Connecting to data stored in Excel spreadsheets or other file sources is great for prototyping Power BI dashboards, gaining quick insight and showing others what the tool can do.
There comes a time when point proved, value established, it’s beneficial to automate the data coming into the dashboard, to save the time and potential for errors with manually updating the data.
There are myriad ways to connect to corporate data with Power BI, the most common are illustrated below to give a flavour of the options whether you are wanting to connect direct to source for the first time or looking to overcome current connectivity issues.
From Power BI desktop we can connect to an on-premise database, be it data warehouse / reporting database or operational system database, create reports and dashboard and publish these to the Power BI service.
In order to refresh the data once loaded into the service, Power BI needs a Data Gateway to connect back to the database. This can be installed on an on-premise workstation or server. Queries that feed the dashboard are built as either ‘import’ or ‘direct’. Import queries store a dataset in the Power BI service, which is what gets refreshed from the source. Refreshing the report/dashboard connects to the latest data in this dataset. Direct queries connect through to the source data whenever the report/dashboard is opened. There are pros and cons to both approaches, but for now suffice to say both are available.
Azure SQL is another common location for storage of corporate data. In this case both Power BI Desktop and service connect without the need for a Data Gateway.

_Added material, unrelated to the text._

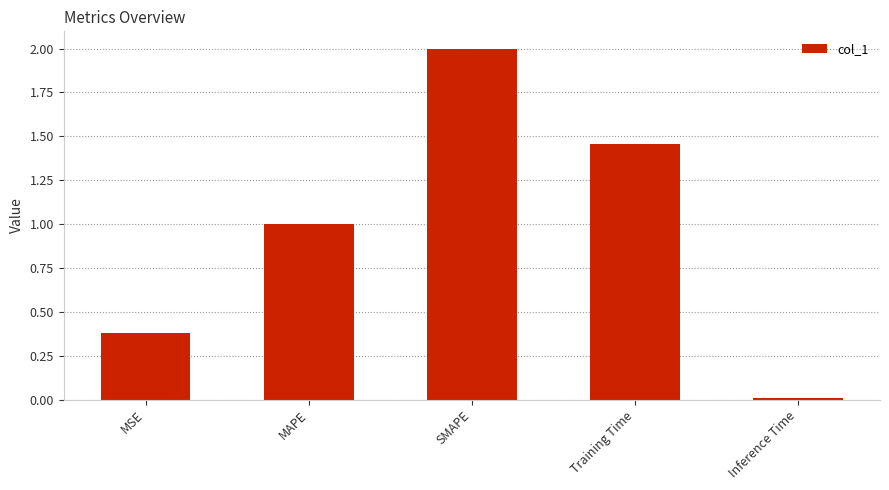

How many bars are there in total?

5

There are often inherent problems associated with connecting to operational systems. Complex queries require additional Power BI computer power, operational system performance may be compromised whilst running complex queries. Therefore data is often extracted and transformed into a database specifically designed for reporting. Queries are then simpler as much of the complex logic is pre-processed and this process minimises the impact on the source system, often happening overnight, or if in-day is required at limiting queries. To this end Integration Services is often used, which are batch jobs to extract, transform and load the data often to Azure but equally to another on-premise database (albeit not shown here). These jobs may be run on-premise (push to Azure) or on Azure (pull).